### Text shown
--- START ---

Hi Daddypig I am in a very nearly same situation excpet my partner is Scottish not from abroad as such. we have a 5 year old girl together and she has a 16 year old son and 14 year old daughter from her first marriage But i have brought them up with her since they were 7 and 5 The first 5 years on the whole were great we didn't have much money but rubbed along OK and nothing really got to us even major disasters we just got on with it and bounced back.

I am not sure where it all started to go wrong we moved from Scotland to Cornwall 6 years ago and all was fine at first I think things started to go bad when we lost the house with land that we had rented to set up our mail order plant business 6 months after moving from Scotland and had to move again just a few miles away but it was another move. then she found out about 8 months after the move from Scotland that she was 6 months pregnant I don't think she really wanted any more kids she was looking forward to being kid free and was now having that clock extended another 18 years, And boy have I suffered for it I adore my daughter But I have struggled with the whole father thing a bit I am no spring chicken and come to it very late in life (50 next year) and have some health issues so not as active as many dads and set in my ways to adjust as maybe I shoud. We then decided on another move to Somerset which again ended in disaster so I am blamed for that as well now.

But the rows have become horrendous she accuses me of everything, says I shout at her and the kids all the time ( i have a pretty loud voice and always have had so me talking is like shouting sometimes and it is made worse at present as my sinuses are permanately blocked and it is affecting my hearing docs say nothing they can do) She says she hates me the older kids pretty much hate me and barely talk to me and even my daughter has her moments.

Money never used to be an issue it was who ever had it paid now she says I don't give her enough money i give her what i can from the business and she only has to ask if i have she can have it But she wont ask she says it is begging I say no it is called communication I don't know you need it if you don't tell me.no one goes short but it is not enough she wants half of what the business earns basically as she is a partner ( only done to use both tax allowances) but the only thing she does for the business is 3 hours packing 3 days a week everything else is done by me on my own all the growing, picking orders, the paperwork, running the websites everything i have told her she needs to see a spread sheet of where the money goes but she refuses to look at it as she says I am paying all my personal bills with the busiiness money I am not I am paying one bank loan everything else is past debt from the family, past debts from our business in Scotland credit cards and loans we had to survive in scotland as the business was making a loss, current family household bills which I am struggling to pay £200 a week on food and petrol, council Tax Rent etc two laptops for the kids a vibrating exercise machine for her but i am spending all the money yes right !! I had £800 saved up for now which is our quietest month sales wise But had to use £300 to pay our youngest pre-school fees and I gave her the remaining £500 when she took the kids up to Scotland for a holiday did I get any thanks for that no I am now being blamed because we have no money now And what I have had NO holiday at all and barely even a wekend off.

--- END ---

### Provided data
--- START ---

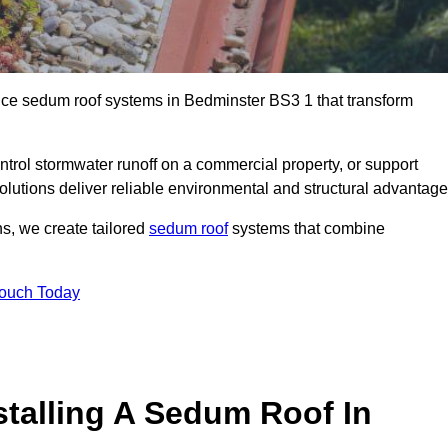
ance sedum roof systems in Bedminster BS3 1 that transform
ntrol stormwater runoff on a commercial property, or support
olutions deliver reliable environmental and structural advantage
ns, we create tailored
sedum roof
systems that combine
Touch Today
stalling A Sedum Roof In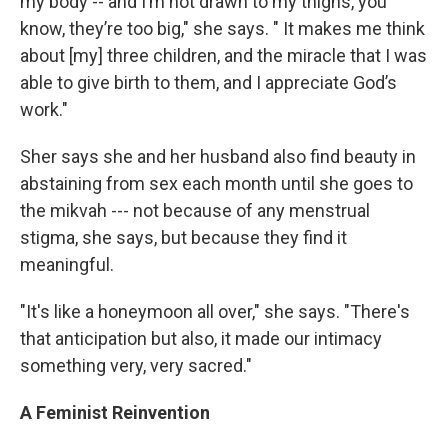
my body -- and I’m not drawn to my thighs, you
know, they’re too big," she says. " It makes me think
about [my] three children, and the miracle that I was
able to give birth to them, and I appreciate God’s
work."
Sher says she and her husband also find beauty in
abstaining from sex each month until she goes to
the mikvah --- not because of any menstrual
stigma, she says, but because they find it
meaningful.
"It's like a honeymoon all over," she says. "There's
that anticipation but also, it made our intimacy
something very, very sacred."
A Feminist Reinvention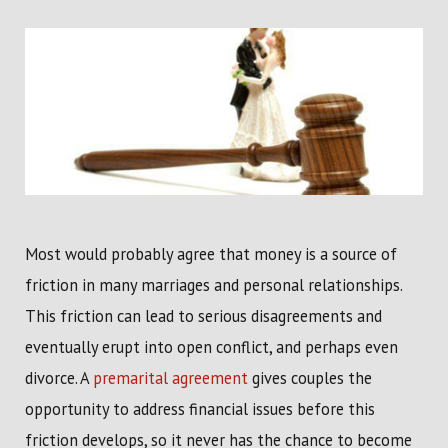
Most would probably agree that money is a source of
friction in many marriages and personal relationships.
This friction can lead to serious disagreements and
eventually erupt into open conflict, and perhaps even
divorce. A
premarital agreement
gives couples the
opportunity to address financial issues before this
friction develops, so it never has the chance to become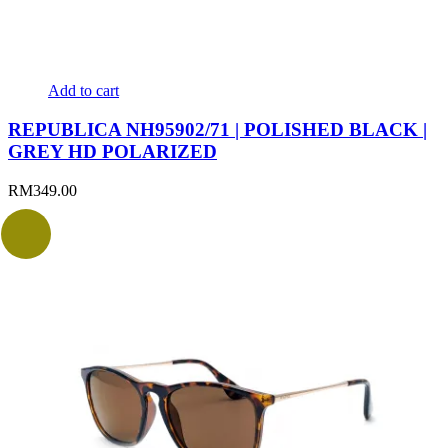
Add to cart
REPUBLICA NH95902/71 | POLISHED BLACK |
GREY HD POLARIZED
RM
349.00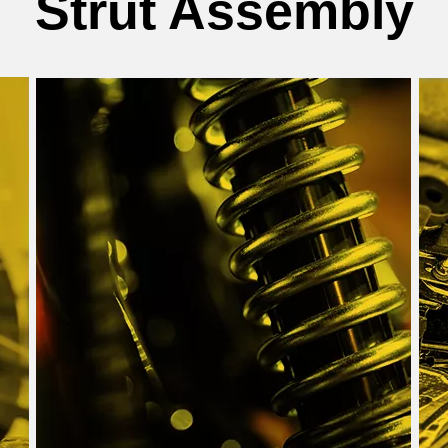
Strut Assembly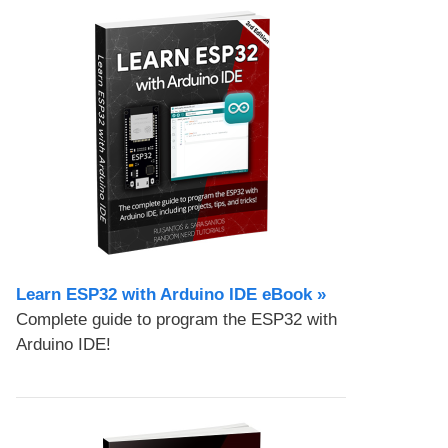
Learn ESP32 with Arduino IDE eBook »
Complete guide to program the ESP32 with
Arduino IDE!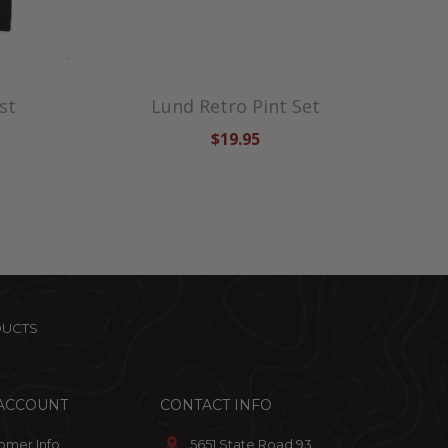
st
Lund Retro Pint Set
$19.95
DUCTS
ACCOUNT
CONTACT INFO
omer Info
5651 State Road 93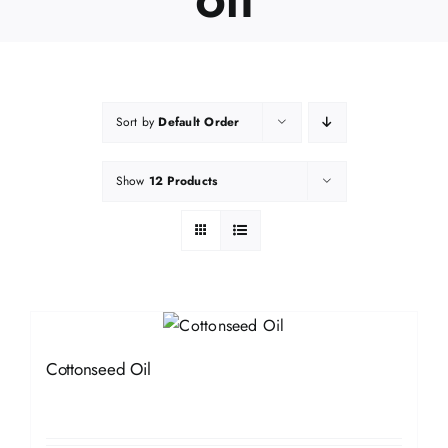
Sort by
Default Order
Show
12 Products
Cottonseed Oil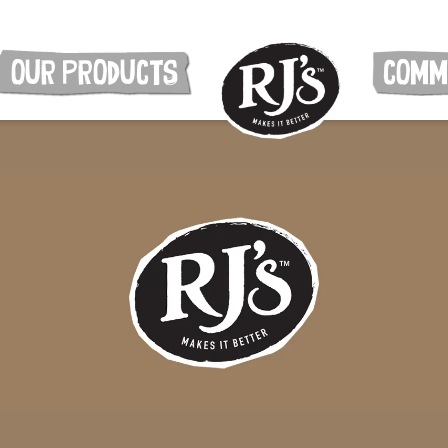
OUR PRODUCTS
COMM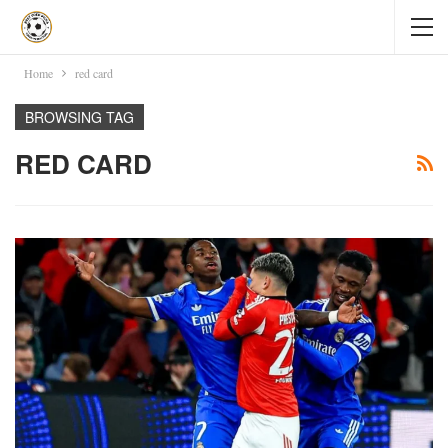
Home
red card
BROWSING TAG
RED CARD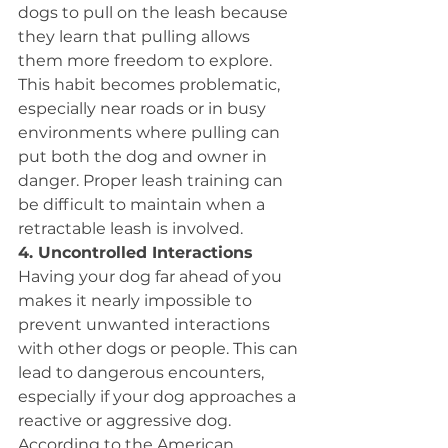
dogs to pull on the leash because 
they learn that pulling allows 
them more freedom to explore. 
This habit becomes problematic, 
especially near roads or in busy 
environments where pulling can 
put both the dog and owner in 
danger. Proper leash training can 
be difficult to maintain when a 
retractable leash is involved.
4. Uncontrolled Interactions 
Having your dog far ahead of you 
makes it nearly impossible to 
prevent unwanted interactions 
with other dogs or people. This can 
lead to dangerous encounters, 
especially if your dog approaches a 
reactive or aggressive dog. 
According to the American 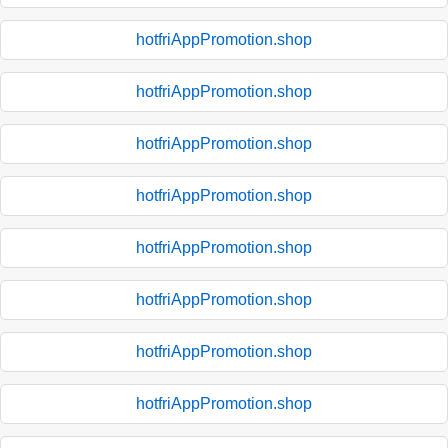
hotfriAppPromotion.shop
hotfriAppPromotion.shop
hotfriAppPromotion.shop
hotfriAppPromotion.shop
hotfriAppPromotion.shop
hotfriAppPromotion.shop
hotfriAppPromotion.shop
hotfriAppPromotion.shop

--- END ---

### Work task 1
In the forum post about the strained relationship, where did the family move when they left Scotland six years ago?
### Work task 2
Take the forum post about the strained relationship further, continuing on from its final sentence.

### Expected output 1
Cornwall

### Expected output 2
I have slept downstairs for over a year she keeps telling me there is no way back and we are over But if i say i am going to leave she says oh yes typical man go and leave me with three kids if you do that I will have to move back to Scotland and you wont see your daughter

I do not want to leave her behind if I did leave I would be worried for her welfare the eldest has Aspergers and is pure evil he swears all the time is deeply racist, homaphobic and much more and threatens my daughter all the time has beaten his mum up twice and broke my toe and spat in my face and We had the police out to him twice in Cornwall the other daughter is nearly as bad sometimes and their mother says our daughter is like a noose round her kneck and she doesn't have a life it is cook, clean and look after Kids.

I do as much as I can i changed and did as much as I could when she was a baby given she was breast fed I was there for nearly every bath time when she was a baby even now I bath her when she wants me too and put her to bed when she wants me to But she is very clingy to her mum I take her out most Saturdays to give her mum a rest and time with the older two I cook, do the dishwasher, etc when i can I take my daughter to school and pick her up every single day I have only missed this twice in the 3 years since she started pre-school and now school and still run the business as well yet i am a terrible father and do nothing according to my partner and if I do raise my voice to my daughter it is on the 4th/5th time of trying to stop her doing something as one of us has to teach her some boundries.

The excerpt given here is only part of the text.